Мысли у Стефана путались, голова начала жестоко болеть. Вообще-то, она и не переставала, вот только почему-то сейчас это начало ощущаться в большей степени. Наверно, потому, что его судьба теперь находится в зубах у наследного принца туманного Альбиона.

Внезапно одна нога как бы сама по себе выпрямилась, Дюк заставил себя включиться в действительность и услышал близкое сопение Вильгельма и далекое гортанное пение. Все, созрели супчики, сейчас придут резать пленников по кусочкам. Через миг путы совсем ослабли, и Стефан принялся ожесточенно растирать онемевшие кисти.

— Сейчас я тебя развяжу, — сказал он принцу. — И мы уходим в туман.

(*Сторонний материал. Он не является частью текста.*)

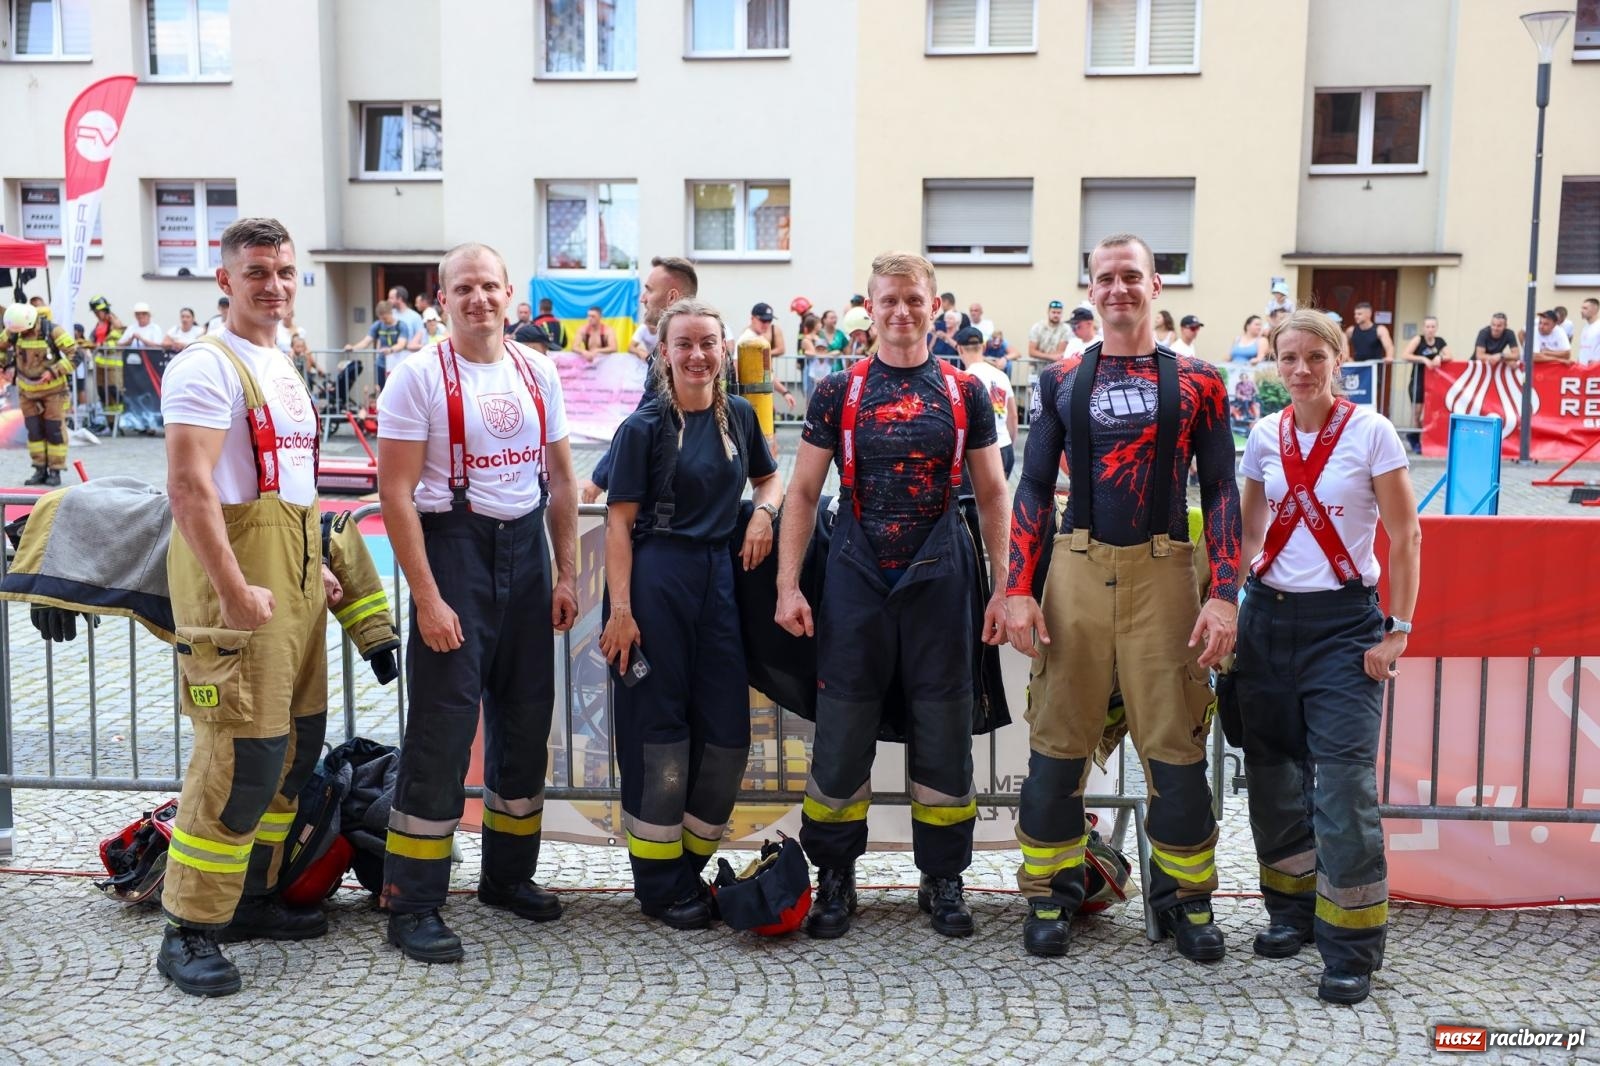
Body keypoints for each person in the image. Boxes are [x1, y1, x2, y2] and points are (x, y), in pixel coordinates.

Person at [1004, 232, 1240, 963]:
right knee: (1056, 743)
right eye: (1105, 278)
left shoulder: (1200, 380)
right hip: (1074, 570)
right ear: (1090, 287)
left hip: (1167, 571)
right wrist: (1017, 589)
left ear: (1156, 286)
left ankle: (1187, 902)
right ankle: (1048, 894)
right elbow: (1035, 486)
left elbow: (1224, 490)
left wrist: (1224, 594)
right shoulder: (1062, 380)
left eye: (1131, 275)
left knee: (1174, 746)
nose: (1118, 289)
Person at [776, 251, 1009, 941]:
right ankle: (835, 879)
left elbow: (993, 494)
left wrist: (1006, 588)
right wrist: (788, 584)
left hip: (942, 580)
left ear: (935, 308)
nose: (902, 312)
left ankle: (942, 878)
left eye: (915, 300)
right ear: (869, 309)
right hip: (855, 576)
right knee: (841, 739)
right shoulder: (837, 391)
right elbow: (802, 493)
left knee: (944, 736)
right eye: (889, 301)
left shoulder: (966, 391)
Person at [375, 242, 580, 964]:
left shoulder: (537, 368)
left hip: (525, 555)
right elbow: (394, 493)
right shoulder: (416, 377)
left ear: (510, 293)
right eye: (463, 288)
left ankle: (507, 877)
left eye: (489, 286)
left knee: (525, 724)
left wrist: (567, 575)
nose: (478, 300)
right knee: (441, 733)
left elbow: (560, 476)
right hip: (453, 553)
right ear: (442, 298)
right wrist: (427, 598)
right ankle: (413, 901)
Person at [157, 217, 334, 996]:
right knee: (239, 758)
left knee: (296, 744)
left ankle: (250, 899)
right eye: (257, 271)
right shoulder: (206, 366)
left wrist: (315, 567)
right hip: (235, 586)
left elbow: (294, 482)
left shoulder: (281, 359)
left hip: (290, 581)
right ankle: (188, 927)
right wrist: (232, 589)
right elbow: (191, 488)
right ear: (224, 280)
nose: (275, 285)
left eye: (286, 271)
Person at [1234, 308, 1421, 1006]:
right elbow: (1251, 531)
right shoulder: (1262, 434)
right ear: (1274, 365)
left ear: (1338, 359)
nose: (1301, 370)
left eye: (1315, 356)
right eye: (1289, 358)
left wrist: (1397, 629)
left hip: (1344, 627)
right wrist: (1229, 607)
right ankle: (1290, 913)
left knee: (1342, 791)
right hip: (1268, 623)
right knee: (1274, 779)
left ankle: (1351, 947)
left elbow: (1407, 536)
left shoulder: (1371, 432)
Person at [599, 297, 782, 928]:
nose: (698, 355)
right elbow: (617, 526)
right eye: (685, 344)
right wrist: (620, 612)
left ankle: (689, 869)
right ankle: (657, 885)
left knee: (728, 735)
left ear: (724, 348)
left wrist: (763, 512)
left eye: (709, 343)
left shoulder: (738, 413)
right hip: (656, 577)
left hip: (719, 580)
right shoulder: (642, 428)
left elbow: (771, 480)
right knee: (661, 737)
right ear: (665, 353)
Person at [582, 255, 701, 504]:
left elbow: (642, 420)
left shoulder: (671, 354)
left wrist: (600, 477)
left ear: (672, 298)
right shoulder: (706, 346)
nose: (642, 298)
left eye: (648, 290)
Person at [0, 303, 76, 485]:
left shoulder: (53, 331)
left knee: (54, 430)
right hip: (27, 391)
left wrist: (54, 371)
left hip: (54, 391)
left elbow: (75, 355)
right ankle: (39, 469)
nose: (22, 335)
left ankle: (55, 471)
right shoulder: (14, 331)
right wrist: (4, 365)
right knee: (34, 431)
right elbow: (1, 347)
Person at [955, 327, 1016, 478]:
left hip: (979, 452)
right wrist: (1009, 444)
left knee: (973, 501)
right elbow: (1013, 416)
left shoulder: (962, 379)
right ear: (983, 347)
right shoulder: (1001, 376)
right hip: (1004, 445)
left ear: (959, 349)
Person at [1400, 317, 1451, 453]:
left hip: (1433, 384)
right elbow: (1405, 355)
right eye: (1428, 327)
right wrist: (1423, 359)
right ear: (1424, 328)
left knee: (1431, 412)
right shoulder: (1418, 339)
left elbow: (1450, 355)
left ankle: (1426, 439)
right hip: (1417, 381)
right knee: (1416, 413)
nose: (1430, 329)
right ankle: (1414, 439)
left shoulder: (1440, 341)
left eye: (1433, 327)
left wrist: (1440, 357)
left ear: (1436, 328)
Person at [344, 302, 412, 391]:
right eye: (381, 318)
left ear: (390, 313)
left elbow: (401, 344)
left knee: (398, 390)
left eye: (385, 317)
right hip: (381, 364)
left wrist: (391, 350)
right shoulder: (378, 325)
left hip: (397, 363)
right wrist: (353, 347)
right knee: (382, 390)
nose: (383, 320)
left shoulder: (401, 325)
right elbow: (366, 341)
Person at [88, 296, 125, 418]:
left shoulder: (115, 322)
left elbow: (117, 340)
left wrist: (99, 345)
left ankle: (118, 422)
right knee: (103, 393)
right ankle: (109, 422)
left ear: (105, 310)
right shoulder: (99, 324)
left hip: (113, 365)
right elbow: (95, 339)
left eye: (98, 312)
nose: (97, 315)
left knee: (114, 391)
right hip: (100, 364)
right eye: (95, 312)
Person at [1578, 298, 1600, 366]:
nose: (1581, 311)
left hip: (1596, 369)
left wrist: (1598, 362)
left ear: (1594, 310)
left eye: (1585, 308)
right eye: (1582, 308)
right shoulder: (1585, 327)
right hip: (1583, 368)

— Поздно, друг, — вздохнул тот в ответ. — По-моему, за нами идут. Так что уходи один.

От грозных песенных воплей по направлению к ним отделилась какая-то фигура. Прошла несколько десятков шагов, уже стала очевидней, но, вдруг, пропала, словно канула в туман, причем — совершенно бесшумно.

Некогда было разбираться, что это было. Стефан ожесточенно теребил узлы веревки Вильгельма, досадуя на неловкость своих пальцев, все еще не вполне слушавшихся его.

— Ну, я так и знал, — совсем рядом раздался тихий голос, показавшийся знакомым.

Дюк, наконец-то разобравшийся с путами англичанина, выглянул из-за его спины: действительно, голос знаком, а также знакомо все прочее. Перед ним, присев на корточки, расположился певец Чурило Пленкович. Певцом-то он был, конечно, не самым голосистым, вот Чурилой был настоящим.